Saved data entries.
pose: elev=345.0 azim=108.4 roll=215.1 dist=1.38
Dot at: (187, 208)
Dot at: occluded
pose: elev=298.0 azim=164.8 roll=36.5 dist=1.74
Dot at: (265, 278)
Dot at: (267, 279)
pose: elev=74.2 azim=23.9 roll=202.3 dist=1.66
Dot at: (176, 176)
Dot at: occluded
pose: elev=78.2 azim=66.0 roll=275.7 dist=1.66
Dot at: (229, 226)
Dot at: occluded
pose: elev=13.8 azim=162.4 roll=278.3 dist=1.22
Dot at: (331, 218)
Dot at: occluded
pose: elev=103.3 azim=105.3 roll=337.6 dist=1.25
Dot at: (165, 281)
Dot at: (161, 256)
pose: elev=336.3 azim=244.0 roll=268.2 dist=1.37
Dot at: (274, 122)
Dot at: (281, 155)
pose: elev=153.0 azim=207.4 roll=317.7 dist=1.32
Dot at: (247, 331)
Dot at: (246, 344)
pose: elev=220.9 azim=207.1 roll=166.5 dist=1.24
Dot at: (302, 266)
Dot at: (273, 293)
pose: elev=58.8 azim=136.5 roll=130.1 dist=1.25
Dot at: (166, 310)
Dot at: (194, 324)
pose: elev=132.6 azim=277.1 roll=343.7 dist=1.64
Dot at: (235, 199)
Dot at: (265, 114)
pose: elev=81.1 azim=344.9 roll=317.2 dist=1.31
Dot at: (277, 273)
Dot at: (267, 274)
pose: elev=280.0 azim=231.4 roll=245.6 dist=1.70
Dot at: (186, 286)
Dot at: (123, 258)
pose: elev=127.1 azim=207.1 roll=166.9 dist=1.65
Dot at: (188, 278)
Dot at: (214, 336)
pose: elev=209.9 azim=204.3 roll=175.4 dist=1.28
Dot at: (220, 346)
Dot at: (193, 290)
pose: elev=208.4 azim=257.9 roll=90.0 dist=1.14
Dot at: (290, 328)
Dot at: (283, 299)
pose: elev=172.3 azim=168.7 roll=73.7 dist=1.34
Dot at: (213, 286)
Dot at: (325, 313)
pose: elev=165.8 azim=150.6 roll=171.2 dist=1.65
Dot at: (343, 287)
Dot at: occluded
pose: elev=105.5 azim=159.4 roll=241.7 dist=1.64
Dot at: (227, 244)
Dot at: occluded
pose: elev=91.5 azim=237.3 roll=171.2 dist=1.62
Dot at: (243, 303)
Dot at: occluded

Written exercise. Copy out all of the material above line for line, keeping every character unchanged.

Result.
pose: elev=345.0 azim=108.4 roll=215.1 dist=1.38
Dot at: (187, 208)
Dot at: occluded
pose: elev=298.0 azim=164.8 roll=36.5 dist=1.74
Dot at: (265, 278)
Dot at: (267, 279)
pose: elev=74.2 azim=23.9 roll=202.3 dist=1.66
Dot at: (176, 176)
Dot at: occluded
pose: elev=78.2 azim=66.0 roll=275.7 dist=1.66
Dot at: (229, 226)
Dot at: occluded
pose: elev=13.8 azim=162.4 roll=278.3 dist=1.22
Dot at: (331, 218)
Dot at: occluded
pose: elev=103.3 azim=105.3 roll=337.6 dist=1.25
Dot at: (165, 281)
Dot at: (161, 256)
pose: elev=336.3 azim=244.0 roll=268.2 dist=1.37
Dot at: (274, 122)
Dot at: (281, 155)
pose: elev=153.0 azim=207.4 roll=317.7 dist=1.32
Dot at: (247, 331)
Dot at: (246, 344)
pose: elev=220.9 azim=207.1 roll=166.5 dist=1.24
Dot at: (302, 266)
Dot at: (273, 293)
pose: elev=58.8 azim=136.5 roll=130.1 dist=1.25
Dot at: (166, 310)
Dot at: (194, 324)
pose: elev=132.6 azim=277.1 roll=343.7 dist=1.64
Dot at: (235, 199)
Dot at: (265, 114)
pose: elev=81.1 azim=344.9 roll=317.2 dist=1.31
Dot at: (277, 273)
Dot at: (267, 274)
pose: elev=280.0 azim=231.4 roll=245.6 dist=1.70
Dot at: (186, 286)
Dot at: (123, 258)
pose: elev=127.1 azim=207.1 roll=166.9 dist=1.65
Dot at: (188, 278)
Dot at: (214, 336)
pose: elev=209.9 azim=204.3 roll=175.4 dist=1.28
Dot at: (220, 346)
Dot at: (193, 290)
pose: elev=208.4 azim=257.9 roll=90.0 dist=1.14
Dot at: (290, 328)
Dot at: (283, 299)
pose: elev=172.3 azim=168.7 roll=73.7 dist=1.34
Dot at: (213, 286)
Dot at: (325, 313)
pose: elev=165.8 azim=150.6 roll=171.2 dist=1.65
Dot at: (343, 287)
Dot at: occluded
pose: elev=105.5 azim=159.4 roll=241.7 dist=1.64
Dot at: (227, 244)
Dot at: occluded
pose: elev=91.5 azim=237.3 roll=171.2 dist=1.62
Dot at: (243, 303)
Dot at: occluded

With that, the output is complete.